The guardsmen had stopped twitching by sunset.

Jinzha ordered their bodies burned as a final display. But there was far less retributive pleasure in watching corpses burn compared to hearing men scream, and eventually the smell of cooked meat grew so pungent on the beach that the soldiers started migrating back toward their ships.

“Well, that was fun.” Rin stood up and brushed the crumbs off her uniform. “Let’s go back.”

“You’re going to sleep already?” Kitay asked.

“I’m not staying here,” she said. “It reeks.”

“Not so fast,” Nezha said. “You’re off the Swallow. You’ve been reassigned to the Kingfisher.”

“Just her?” Kitay asked.

“No, all of you. Cike, too. Jinzha wants you for strategic consultation, and he thinks the Cike can do more damage from a warship. The Swallow’s not an attack boat.”

Rin glanced toward the Kingfisher, where Hesperian soldiers and Gray Company were clearly visible on deck.

“Yes, that’s intentional.” Nezha inferred the question from the exasperated look on her face. “They wanted to keep a closer eye on you.”

“I already let Petra prod me like an animal once a week,” Rin said. “I don’t want to see them when I’m trying to eat.”

Nezha held his hands up. “Jinzha’s orders. Nothing we can do.”

Rin suspected Captain Salkhi had also requested a transfer on grounds of disobedience. Salkhi had been deeply frustrated that the Cike had stormed the mission without her command, and Baji hadn’t helped things by pointing out that they wouldn’t have needed the rest of her troops regardless. Rin’s suspicion was confirmed when Jinzha took twenty minutes informing her and the Cike that they would follow his orders to the letter or find themselves tossed into the Murui.

“I don’t care that my father thinks the sun shines out of your ass,” he said. “You’ll act like soldiers or you’ll be punished as deserters.”

“Asshole,” Rin muttered as they left his office.

“He’s absolutely awful,” Kitay agreed. “It’s a rare person who makes Nezha look like the pleasant sibling.”

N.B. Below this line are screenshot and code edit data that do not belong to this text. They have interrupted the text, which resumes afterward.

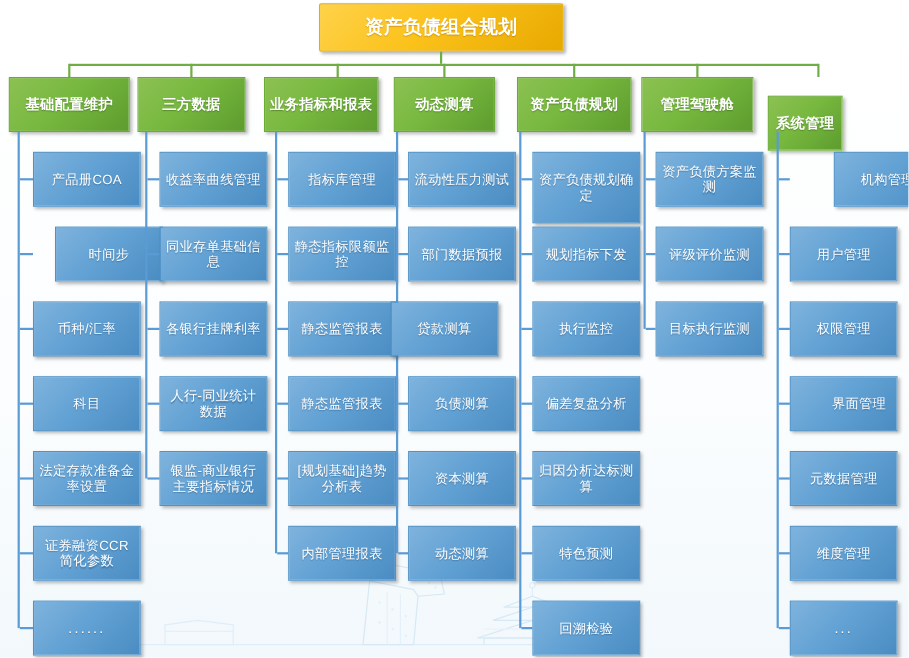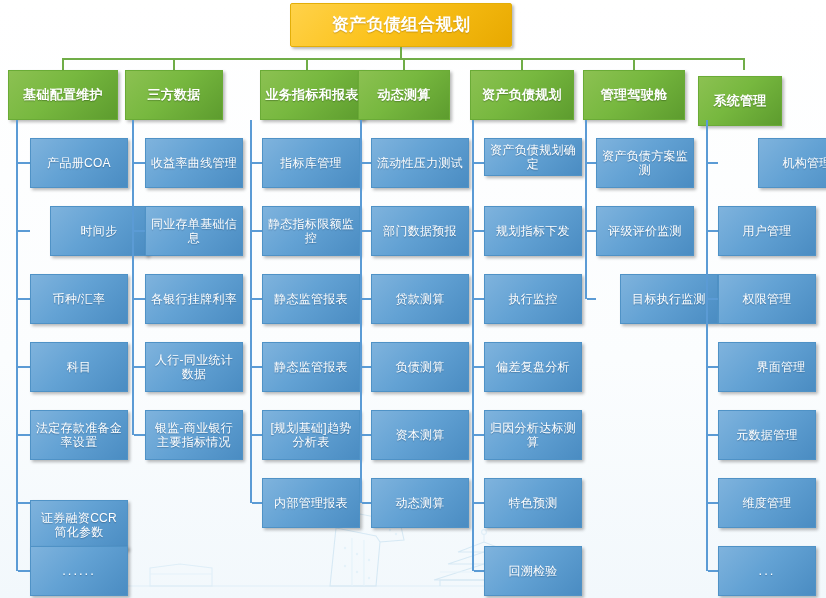--- a/index.html
+++ b/index.html
@@ -160,7 +160,7 @@
         <span>银监-商业银行主要指标情况</span>
       </div>
       <div class="conn green" style="left: 306px; top: 58px; width: 2px; height: 12px;"></div>
-      <div class="box cat-box" style="left: 260px; top: 70px; width: 104px; height: 50px;">
+      <div class="box cat-box" style="left: 240px; top: 70px; width: 104px; height: 50px;">
         <span>业务指标和报表</span>
       </div>
       <div class="conn" style="left: 250px; top: 120px; width: 2px; height: 383px;"></div>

“I’m not saying I want him to drown in the Murui,” Ramsa said, “but I want him to drown in the Murui.”

With the fleet united, the Republic’s northern expedition began in earnest. Jinzha set a direct course that cut straight through Hare Province, which was agriculturally rich and comparatively weak. They would pick off the low-hanging fruit and solidify their supply base before taking on the full force of the Militia.

Hesperians aside, Rin found that traveling on the Kingfisher was a marked improvement from the Swallow. At least a hundred yards long from bow to stern, the Kingfisher was the only turtle boat in the fleet, with a closed top deck wrapped over by wood paneling and steel plates that made it nearly immune to cannon fire. The Kingfisher functioned as more or less a floating piece of armor, and for good reason—it carried Jinzha, Admiral Molkoi, almost all of the fleet’s senior strategists, and most of the Hesperian delegation.

Flanking the Kingfisher were a trio of sister galleys known as the Seahawks—warships with floating boards attached to the port and starboard sides shaped like a bird’s wings. Two were affectionately named the Lapwing and the Waxwing. The Griffon, commanded by Nezha, sailed directly behind the Kingfisher.

The other two galleys guarded the pride and battering ram of the fleet—two massive tower ships that someone with a bad sense of humor had named the Shrike and the Crake. They were monstrously large and top-heavy, outfitted with two mounted trebuchets and four rows of crossbows each.